Often, vehicle electrification outcomes are subsets of a greater goal, such as clean energy, affordability or reliability. System metrics for grid modernization or clean energy can subsume vehicle integration metrics. Because new vehicles necessarily increase demand, utility performance in key areas like peak demand management (percent megawatt reduction), efficiency (kilowatt-hours per customer), or carbon emissions (carbon dioxide emissions per megawatt-hour) or other air pollution, must therefore account for “beneficial electrification,” while maintaining high standards for reducing impacts of EV adoption on those outcomes. For example, when New York’s Consolidated Edison recently adopted an outcome-oriented efficiency metric, kilowatt-hour per customer, it normalized for vehicle and appliance electrification by adding in customer load to the target.
Step 4: Create an open process to set targets
Once metrics are selected, reasonable targets can help guide utility planning. A transparent target-setting process should include plenty of time for stakeholder review and comment, and targets should be set far enough into the future to accommodate investment and program timelines. Regulators should consider the unique context of each region or utility and place targets within a range that represents a stretch, but not an unreasonable one.

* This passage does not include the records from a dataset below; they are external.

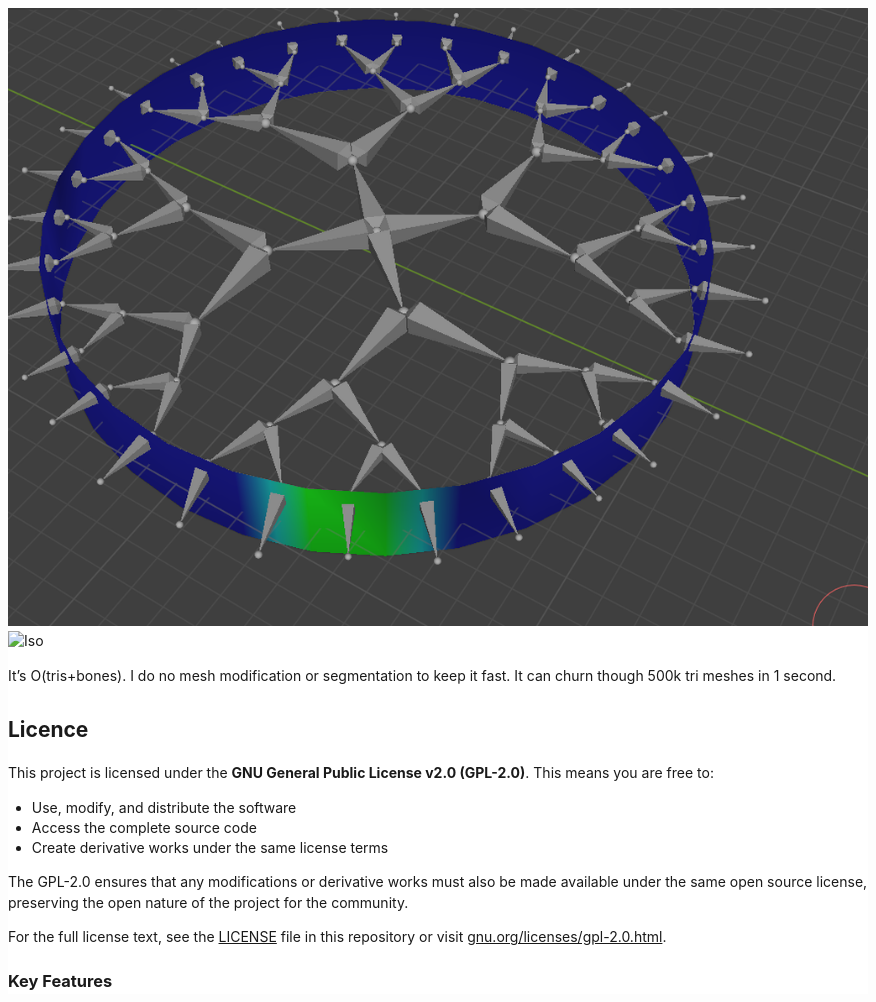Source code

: ![Iso](images/fractal-wheel-img1.webp) ![Iso](images/fractal-wheel-img2.webp)

It’s O(tris+bones). I do no mesh modification or segmentation to keep it fast. It can churn though 500k tri meshes in 1 second.

## Licence

This project is licensed under the **GNU General Public License v2.0 (GPL-2.0)**. This means you are free to:
- Use, modify, and distribute the software
- Access the complete source code
- Create derivative works under the same license terms

The GPL-2.0 ensures that any modifications or derivative works must also be made available under the same open source license, preserving the open nature of the project for the community.

For the full license text, see the [LICENSE](LICENSE) file in this repository or visit [gnu.org/licenses/gpl-2.0.html](https://www.gnu.org/licenses/gpl-2.0.html).

### Key Features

Pilots can be helpful where the potential for utilities to optimize EV charging via rates or demand response is unknown. For example, a recent BMW-Pacific Gas & Electric pilot program successfully demonstrated that EVs can serve as reliable and flexible grid assets, giving regulators a sense of what is possible.
Target-setting is part art and part science, raising the importance of a transparent and predictable process for calibrating targets based on real-world performance. Laying out the target revision process ahead of time is critical to lowering utility investment risk.
Step 5: Consider linking utility returns to performance
Many different resources explore options for reorienting utility compensation around performance, including Synapse’s Handbook on Utility Performance Incentive Mechanisms, America’s Power Plan’s Cost and Value series (parts one and two), RAP’s report for the Michigan PUC, and Ceres and Peter Kind’s Pathway to a 21st Century Utility. Many of these concepts are in the proving phase in the U.K. and are being implemented in New York and Massachusetts. They’re also being explored in “utility of the future” proceedings in Illinois, Ohio, Minnesota, Oregon and Hawaii.
For EVs in particular, two methods could be helpful — a conditional rate of return on charging infrastructure based on performance (if allowed) and overall performance incentive mechanisms. Utility commissions have found it (and will undoubtedly continue to find it) prudent for utilities to build, own, maintain and operate charging infrastructure, particularly on public property, in low-income areas, and for large businesses and parking structures. In such cases, key metrics outlined above could be linked via basis-point adjustments to utilities’ return on investment on those rate-based assets. Regulators could also set a revenue cap on charging infrastructure, with incentives to achieve electrification targets while spending below budget.
Performance incentives are essentially cash bonuses increasing utility returns if specific targets are met, while penalizing the utility when they fail. For example, a utility could be rewarded for reducing peak demand below the target set by regulators by turning off EV chargers when needed.
Electrification presents a massive opportunity for utilities to invest productive capital into the distribution system. Reorienting utility investment around outcomes can help customers get commensurate value in return.
Michael O’Boyle represents America’s Power Plan.